直江はまだ目を見張ったままで、こちらを凝視している。
「・・・高耶さん、一体どうしたんです」
オレは直江の手をようやく解放した。支えを失った手はしかし硬直したようにもとの位置に留まっている。直江はその手首に残る咬みあとを呆然と見つめながら、オレに問いかけた。
「悪い。痛かっただろ。・・・でも、何でもない」
少し笑ってみせてやる。『何でもない』などと言っても直江にすれば到底肯けるわけもないけれど。
あくまでも訝しげにこちらを見てくる直江に、オレは、
「だから、何でもねぇよ」
と再び返して立ち上がった。脇に出て、今まで掛けていた椅子をテーブルの下へ戻す。
そして直江の横へ立って、その顔を覗き込んだ。
相手は先ほどからずっと変わっていない訝りの表情で、オレを見上げてくる。
何でもないのに、と目で伝えても、その訝りの色は消えない。
オレのことなら何でもわかる男だ。オレの様子のおかしいことに気がついているから、頑固に肯こうとしない。
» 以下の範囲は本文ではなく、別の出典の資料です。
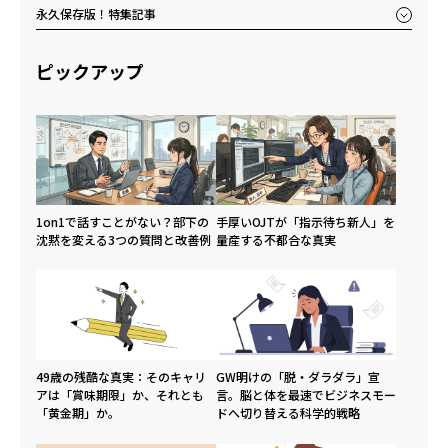
永久保存版！特集記事
ピックアップ
1on1で話すことがない？部下の
手厚いOJTが「指示待ち新人」を
沈黙を変える3つの質問と改善例
量産する不都合な真実
49歳の残酷な真実：そのキャリ
GW明けの「脱・ダラダラ」宣
アは「賞味期限」か、それとも
言。脳と体を最速でビジネスモー
「黄金期」か。
ドへ切り替える科学的戦略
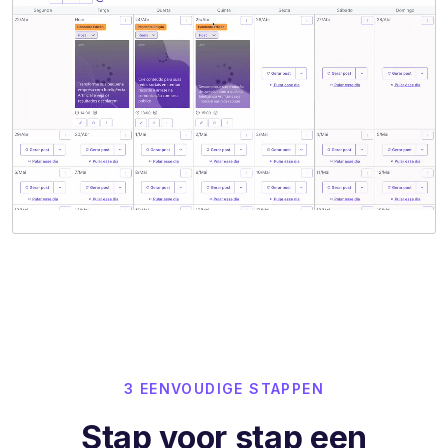
3 EENVOUDIGE STAPPEN
Stap voor stap een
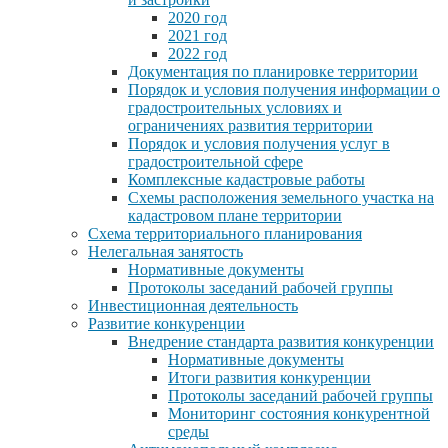
2020 год
2021 год
2022 год
Документация по планировке территории
Порядок и условия получения информации о
градостроительных условиях и
ограничениях развития территории
Порядок и условия получения услуг в
градостроительной сфере
Комплексные кадастровые работы
Схемы расположения земельного участка на
кадастровом плане территории
Схема территориального планирования
Нелегальная занятость
Нормативные документы
Протоколы заседаний рабочей группы
Инвестиционная деятельность
Развитие конкуренции
Внедрение стандарта развития конкуренции
Нормативные документы
Итоги развития конкуренции
Протоколы заседаний рабочей группы
Мониторинг состояния конкурентной
среды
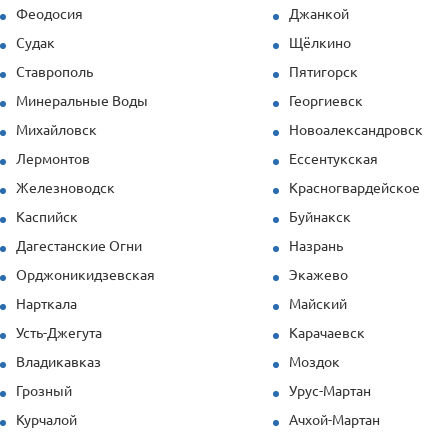
Феодосия
Джанкой
Судак
Щёлкино
Ставрополь
Пятигорск
Минеральные Воды
Георгиевск
Михайловск
Новоалександровск
Лермонтов
Ессентукская
Железноводск
Красногвардейское
Каспийск
Буйнакск
Дагестанские Огни
Назрань
Орджоникидзевская
Экажево
Нарткала
Майский
Усть-Джегута
Карачаевск
Владикавказ
Моздок
Грозный
Урус-Мартан
Курчалой
Ачхой-Мартан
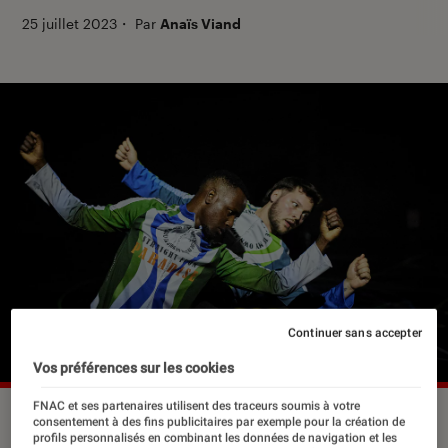
25 juillet 2023
・
Par
Anaïs Viand
Continuer sans accepter
Vos préférences sur les cookies
FNAC et ses partenaires utilisent des traceurs soumis à votre
"Exit above, after the tempest" au Festival d'Avignon.
consentement à des fins publicitaires par exemple pour la création de
©Christope Raynaud de Lage
profils personnalisés en combinant les données de navigation et les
けれど、オレの方はそれ以上のことは知られたくない。まだ、言えない。
この暗い衝動には気づかれたくない。
――オレたちはしばらく睨めっこ状態になった。
すべてを見抜こうとする直江の目。
心の底を見透かされるまいと跳ね返すオレの目。
―― 一分ばかりもそうしていただろうか。
「しょうがねーな。・・・これでおあいこってことにしようぜ」
オレは怯む様子のない眼差しに降参して、ふいと首をふった。
これ以上続ければ負けそうだ。仕方がない。
・・・これで黙らせてやる。
相手を横目で見やりながら、オレはことさらゆっくりと自分で左手の袖をまくり、手首に喰いついた。
「高耶さん!何を・・・っ」
今度こそ目を剥いた直江だったが、オレは構わず牙を立てて自分の手首を裂いた。ゆっくりとあふれてくる血を、口に含む。
そのまま直江に屈みこんで唇を重ねる。そして含んでいた血を相手の口の中に流し込んでやった。
「・・・・・・」
どう反応したものか、と迷っているらしい相手の僅かな振動に、オレの深い部分は満足している。
オレは意地の悪い笑みを浮かべて顔を離した。
「――案外甘いもんだな、血って」
相手の唇に残った真っ赤な血を見ながら、そんなことを言ってみる。
直江は人差し指で自分の唇をなぞり、付着した赤を凝視したまま、固まった。
その瞳に揺れるのは、オレの予想したどんな感情でもなかった。単なる驚きでもなく、オレの行為を厭う色でもなく、・・・。
例えるなら、望んで求め、得られたものを信じられないでいるような・・・そんな感じの奇妙な表情だった。
一体何を思っているのだろう。
こちらのペースにはめてやろうとしたはずなのに、オレはむしろ直江の瞳に揺れるこの不可解さにのまれてしまっていた。
――どうしてオレがはめられなきゃならない?
それに苛立ちを感じてオレはふいとそこを離れた。
その動きにはっと正気に返った直江が、こちらを振り向く気配。
「高耶さん!」
「風呂、入って寝る」
オレは背を向けたまま振り返りもせずに返した。
直江が背中を見つめたまま何か言いたそうにオレを見送っているのを感じながら、オレはダイニングを出た。